To become a member, an individual must collect a given number of certifications from existing members. These certifications have an expiration date. To keep a member status, a digital identity must be continually re-certified by members.

The number of necessary certifications to become a member is configured by the parameter sigQty (Min Required Certs). The life expectancy of a certification is configured with the parameter sigValidity (Cert Expiry Delay).

Anti-sybil protections

Complementary rules are applied to ensure the safety of the web of trust against a group of attackers.

  • The number of steps

A group of members could associate to create fake identities and certify them to let them become members. Even more, they could use these fake members to certify new fake identities, creating then a really big number of illegitimate members.

Sybil Network

To prevent this attack, Duniter ensures that members are close enough one to the others in the web of trust. In the example below, the member C is two steps from A.

2 steps

When an individual is susceptible to become a member (that is, he obtained enough certifications), Duniter runs the following verification procotol :

  • Members who issued enough certifications are used as « points of control » (sentries).

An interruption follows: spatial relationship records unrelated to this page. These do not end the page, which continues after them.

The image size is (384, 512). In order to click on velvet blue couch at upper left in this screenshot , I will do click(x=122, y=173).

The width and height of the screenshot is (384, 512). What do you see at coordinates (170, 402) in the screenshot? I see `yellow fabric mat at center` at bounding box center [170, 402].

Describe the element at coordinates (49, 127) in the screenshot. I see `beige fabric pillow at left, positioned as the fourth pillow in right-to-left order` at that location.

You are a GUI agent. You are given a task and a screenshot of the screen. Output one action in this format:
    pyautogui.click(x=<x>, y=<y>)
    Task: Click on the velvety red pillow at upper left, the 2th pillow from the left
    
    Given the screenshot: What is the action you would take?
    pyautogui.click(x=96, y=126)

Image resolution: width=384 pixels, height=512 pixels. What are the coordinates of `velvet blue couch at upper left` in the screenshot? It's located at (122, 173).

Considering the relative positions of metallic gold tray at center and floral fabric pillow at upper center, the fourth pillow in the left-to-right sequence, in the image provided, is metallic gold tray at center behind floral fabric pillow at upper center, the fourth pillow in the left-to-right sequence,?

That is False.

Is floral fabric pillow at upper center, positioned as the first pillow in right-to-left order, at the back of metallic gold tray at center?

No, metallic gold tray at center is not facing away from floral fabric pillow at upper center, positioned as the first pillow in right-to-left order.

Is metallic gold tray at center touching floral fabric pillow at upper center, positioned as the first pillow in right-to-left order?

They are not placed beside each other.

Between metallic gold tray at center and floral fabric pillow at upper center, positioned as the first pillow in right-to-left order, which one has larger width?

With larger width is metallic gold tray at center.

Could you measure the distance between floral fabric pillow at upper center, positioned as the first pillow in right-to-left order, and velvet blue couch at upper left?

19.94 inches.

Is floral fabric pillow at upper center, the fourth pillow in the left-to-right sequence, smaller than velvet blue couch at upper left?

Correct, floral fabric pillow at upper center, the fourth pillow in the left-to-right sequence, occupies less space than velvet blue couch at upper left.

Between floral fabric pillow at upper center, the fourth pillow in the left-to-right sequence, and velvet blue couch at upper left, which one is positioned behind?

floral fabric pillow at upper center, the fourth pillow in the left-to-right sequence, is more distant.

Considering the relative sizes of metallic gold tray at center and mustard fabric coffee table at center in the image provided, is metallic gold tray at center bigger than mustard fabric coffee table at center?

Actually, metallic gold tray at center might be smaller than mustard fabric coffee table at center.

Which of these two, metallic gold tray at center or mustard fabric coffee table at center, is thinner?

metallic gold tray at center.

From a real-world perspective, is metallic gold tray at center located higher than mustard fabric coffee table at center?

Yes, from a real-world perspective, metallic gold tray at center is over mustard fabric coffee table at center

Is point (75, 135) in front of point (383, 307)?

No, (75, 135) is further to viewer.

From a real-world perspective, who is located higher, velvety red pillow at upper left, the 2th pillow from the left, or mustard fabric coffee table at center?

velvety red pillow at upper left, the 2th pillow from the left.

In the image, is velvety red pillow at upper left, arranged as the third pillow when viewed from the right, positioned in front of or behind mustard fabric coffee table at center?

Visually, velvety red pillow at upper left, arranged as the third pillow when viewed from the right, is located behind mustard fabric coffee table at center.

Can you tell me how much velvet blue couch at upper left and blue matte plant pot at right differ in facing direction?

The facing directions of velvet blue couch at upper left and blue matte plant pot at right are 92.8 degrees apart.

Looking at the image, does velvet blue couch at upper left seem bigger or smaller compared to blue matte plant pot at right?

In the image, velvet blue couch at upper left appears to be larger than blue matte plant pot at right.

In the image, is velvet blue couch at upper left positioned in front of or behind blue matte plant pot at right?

The number of issued certifications depends of the number of current members. N is the number of members, Y(N) is the number of issued certifications required for the members to be considered « point of control ».

N         Y(N)  
10        2  
100       4  
1000      6  
10000     8  
100000    12  
1000000   20  

To become a member, the identity has to join a given percentage xpercent (Percent of distance) of the points of controls with a number of steps named maxsteps (Max distance).

Limiting the powers

To protect against a massive creation of sybil members, the members are given a limited stock of signature. This stock is emptied when the member issue certifications, and fills when the certifications expire.

The stock of certifications is configured with the parameter sigstock (Max cert stock).

In addition, to stops an eventual attack, Duniter does not authorize a member to issue many certifications simultaneously. Duniter handles them one by one and apply a pause between each processing.

This period is configured with the parameter sigPeriod (Delay between two certs).

Expiration of certifications while they are being treated

A certification which has not been treated in a given time is destroyed. This happens when a member issue many signatures at the same time. Duniter apply a pause between each processing, the certifications which did not had the time to be treated are destroyed.

This delay is configured with the parameter sigWindow (Cert Time Window).

There is one similar parameter used when new members are registering.

As we saw previously, to become a member, an individual must :

  • publish is declaration of identity

  • collect a sufficient number of certifications

  • respect the steps rule

These three steps must be realized in a window of time configured by idtyWindow.